▶ [Problem to solve]:
Although the records contain pictures, only their text should be reproduced, exactly as written.

Segment Start: Available records

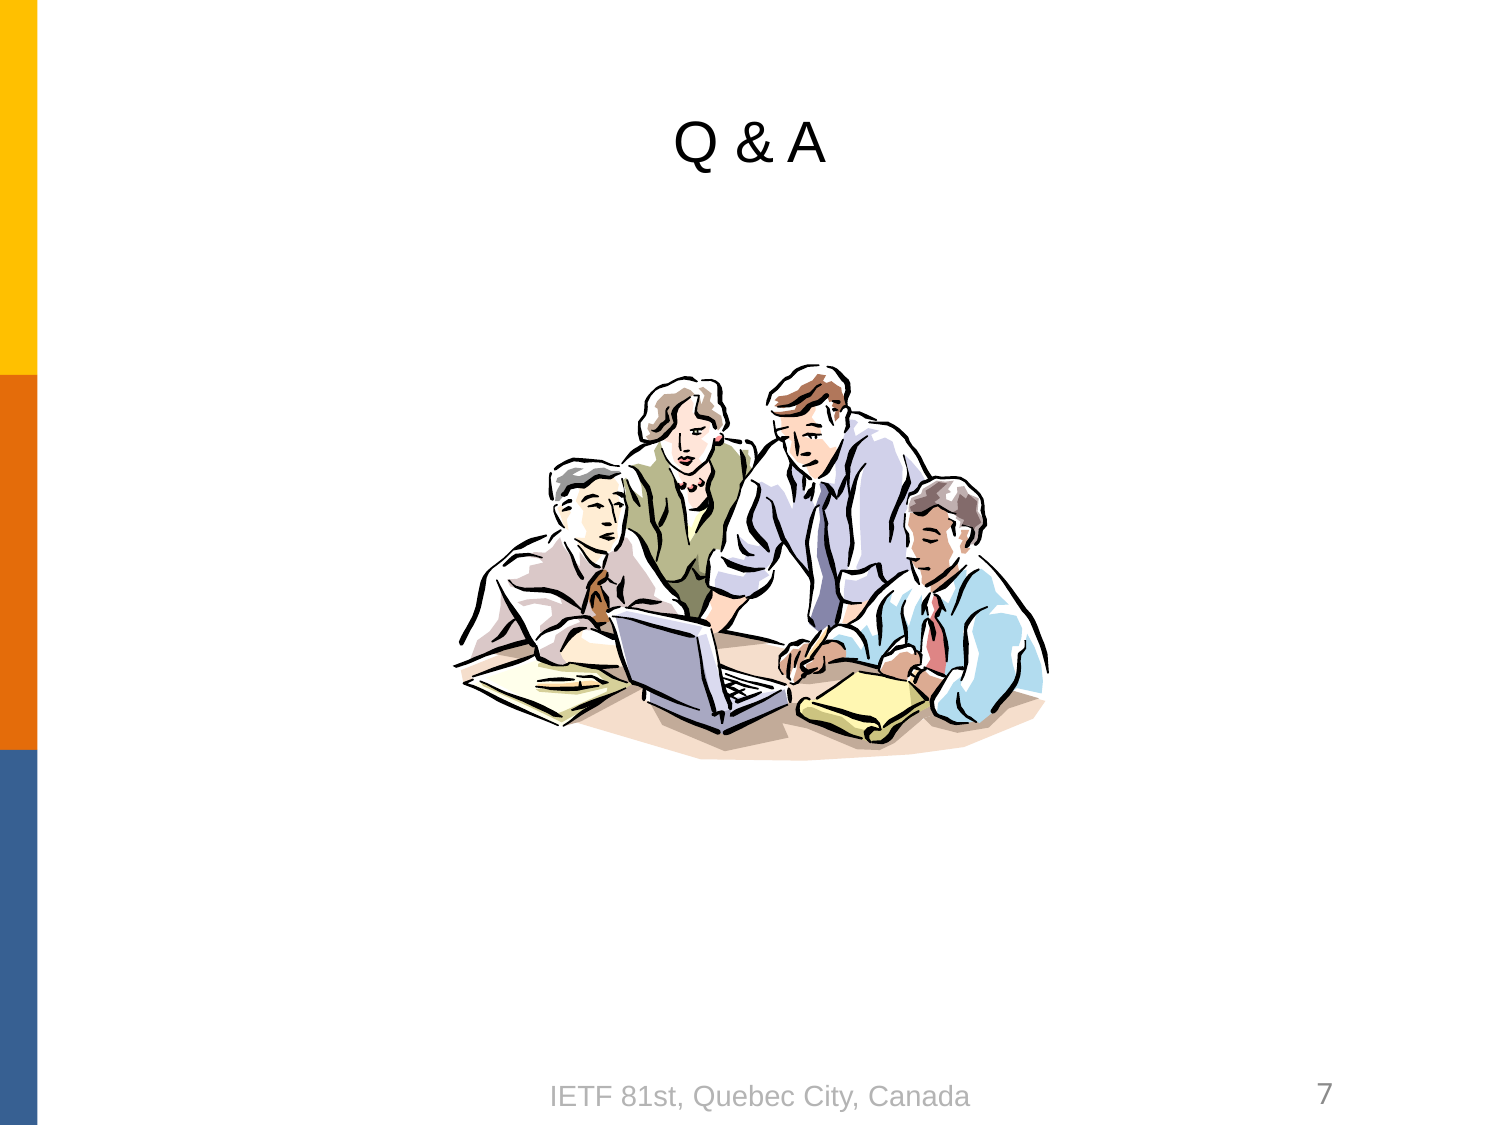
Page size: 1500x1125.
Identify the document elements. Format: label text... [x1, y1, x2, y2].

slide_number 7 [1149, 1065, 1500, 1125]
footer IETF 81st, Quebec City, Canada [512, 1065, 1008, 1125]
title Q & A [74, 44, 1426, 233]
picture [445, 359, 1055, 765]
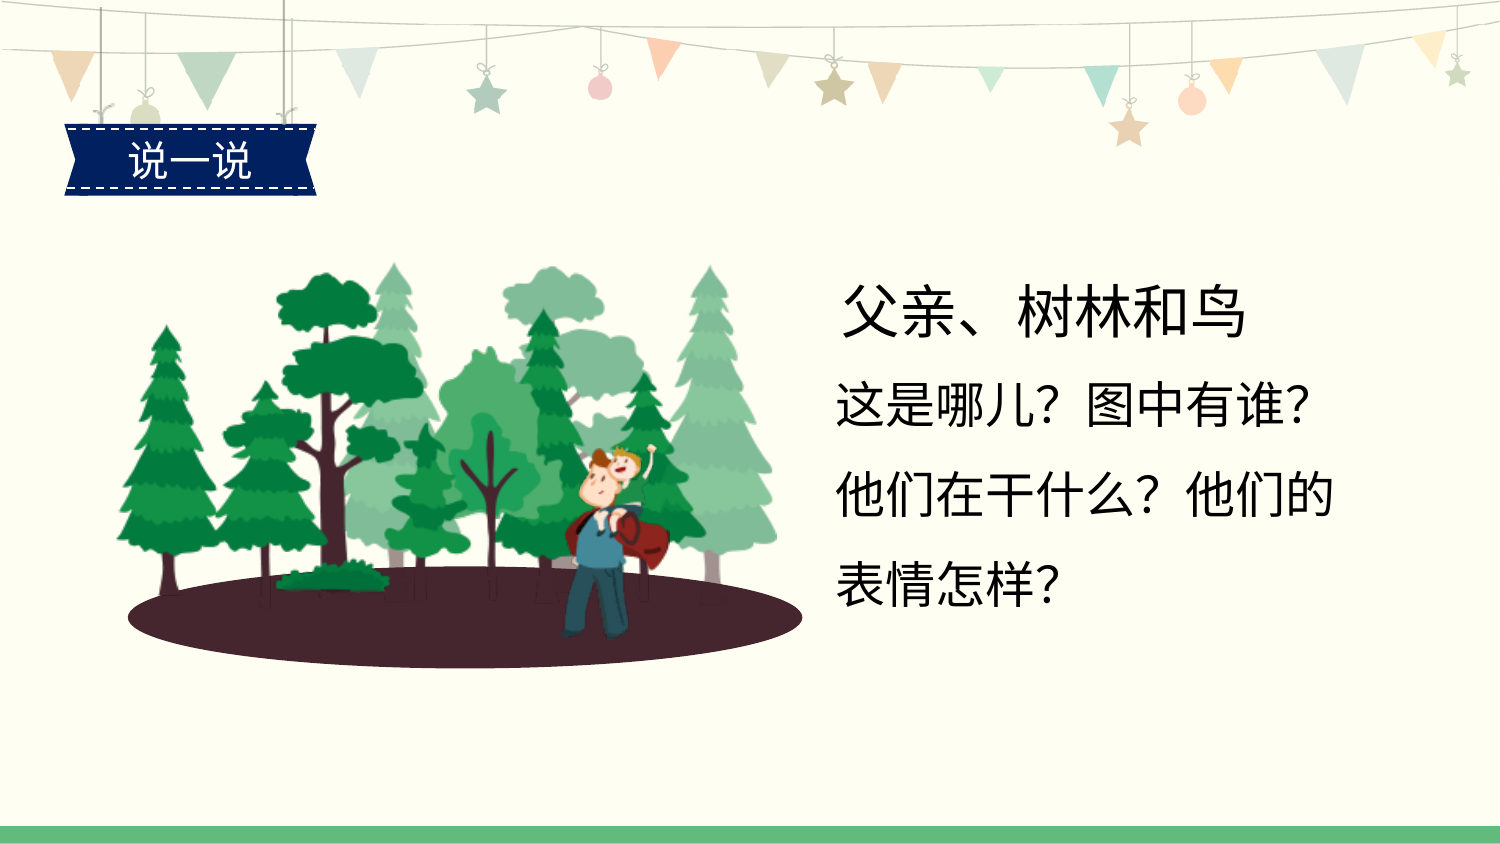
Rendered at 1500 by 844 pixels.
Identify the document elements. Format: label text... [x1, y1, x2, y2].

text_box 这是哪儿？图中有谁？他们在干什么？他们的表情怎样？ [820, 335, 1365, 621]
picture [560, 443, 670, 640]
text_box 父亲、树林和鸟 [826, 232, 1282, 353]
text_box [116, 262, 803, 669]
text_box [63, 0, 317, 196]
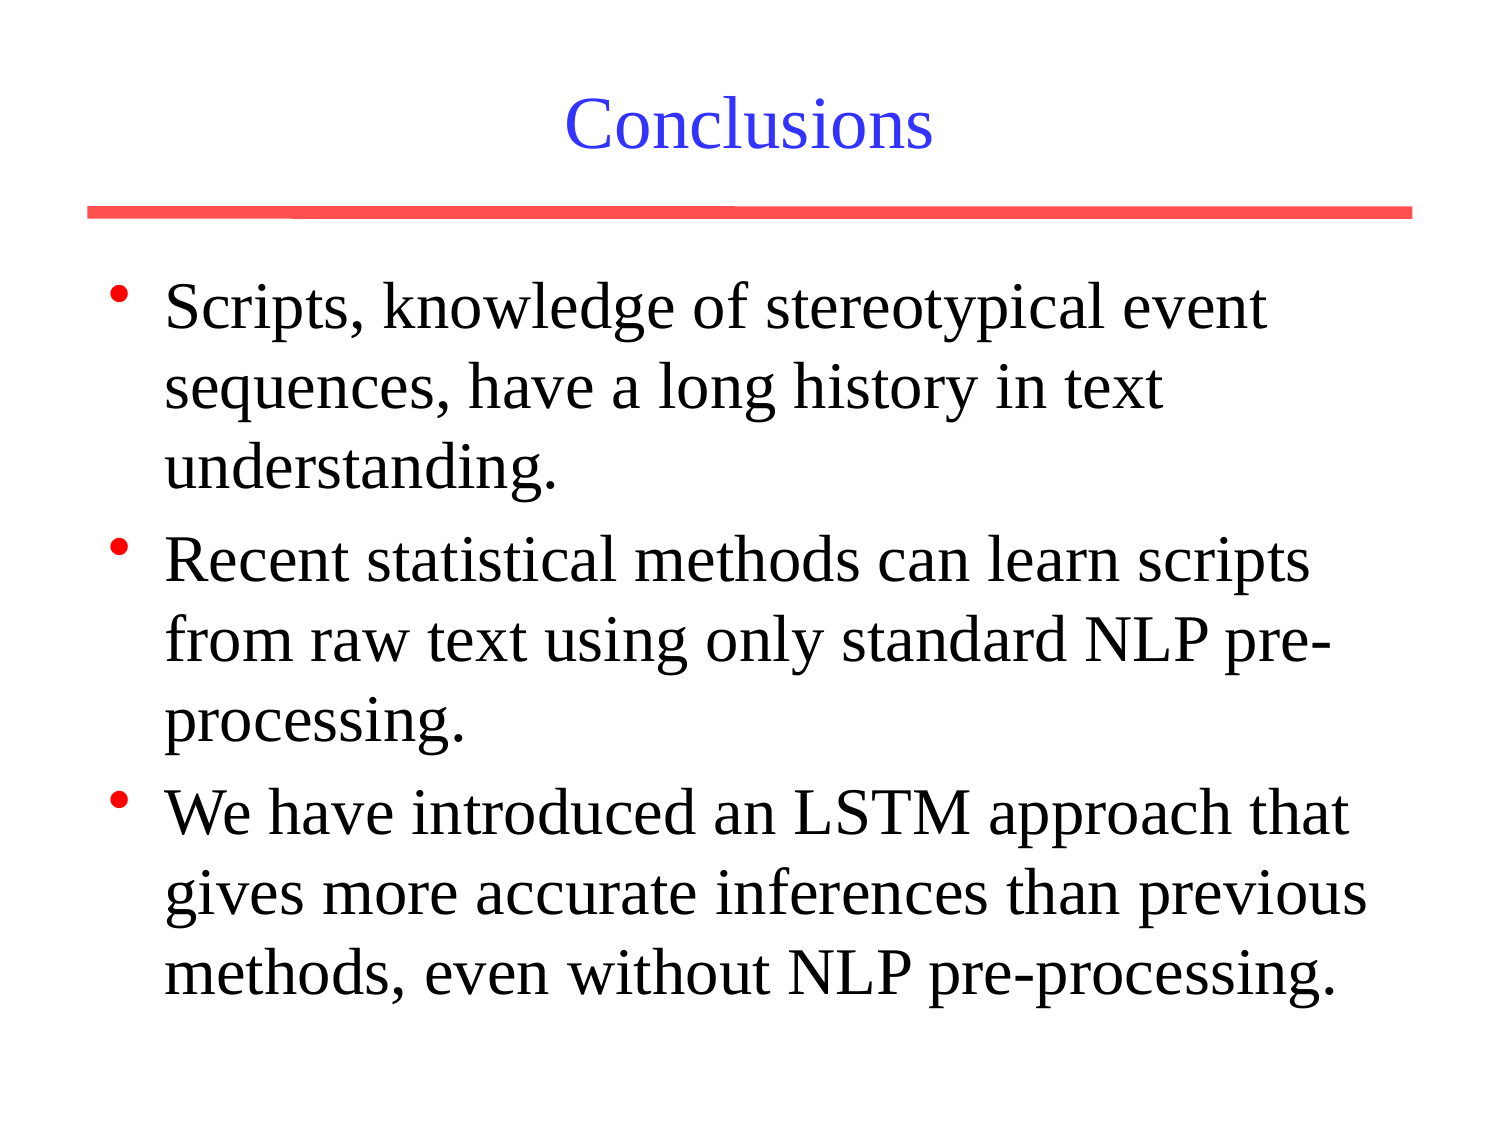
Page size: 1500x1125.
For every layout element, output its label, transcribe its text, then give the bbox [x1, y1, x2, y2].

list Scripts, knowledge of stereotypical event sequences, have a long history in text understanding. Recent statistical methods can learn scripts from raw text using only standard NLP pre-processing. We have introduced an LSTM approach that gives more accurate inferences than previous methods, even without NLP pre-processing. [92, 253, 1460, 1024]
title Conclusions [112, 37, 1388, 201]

Segment End: Available records

▶ [Result of this task]:
Page size: 1500x1125.
Identify the document elements. Format: label text... [x1, y1, x2, y2].

slide_number 7 [1149, 1065, 1500, 1125]
footer IETF 81st, Quebec City, Canada [512, 1065, 1008, 1125]
title Q & A [74, 44, 1426, 233]
picture [445, 359, 1055, 765]
Rendered at 1500 by 844 pixels.
Identify the document elements. Format: label text... [x1, y1, x2, y2].

text_box 这是哪儿？图中有谁？他们在干什么？他们的表情怎样？ [820, 335, 1365, 621]
picture [560, 443, 670, 640]
text_box 父亲、树林和鸟 [826, 232, 1282, 353]
text_box [116, 262, 803, 669]
text_box [63, 0, 317, 196]
Page size: 1500x1125.
For every layout element, output its label, transcribe its text, then give the bbox [x1, y1, x2, y2].

list Scripts, knowledge of stereotypical event sequences, have a long history in text understanding. Recent statistical methods can learn scripts from raw text using only standard NLP pre-processing. We have introduced an LSTM approach that gives more accurate inferences than previous methods, even without NLP pre-processing. [92, 253, 1460, 1024]
title Conclusions [112, 37, 1388, 201]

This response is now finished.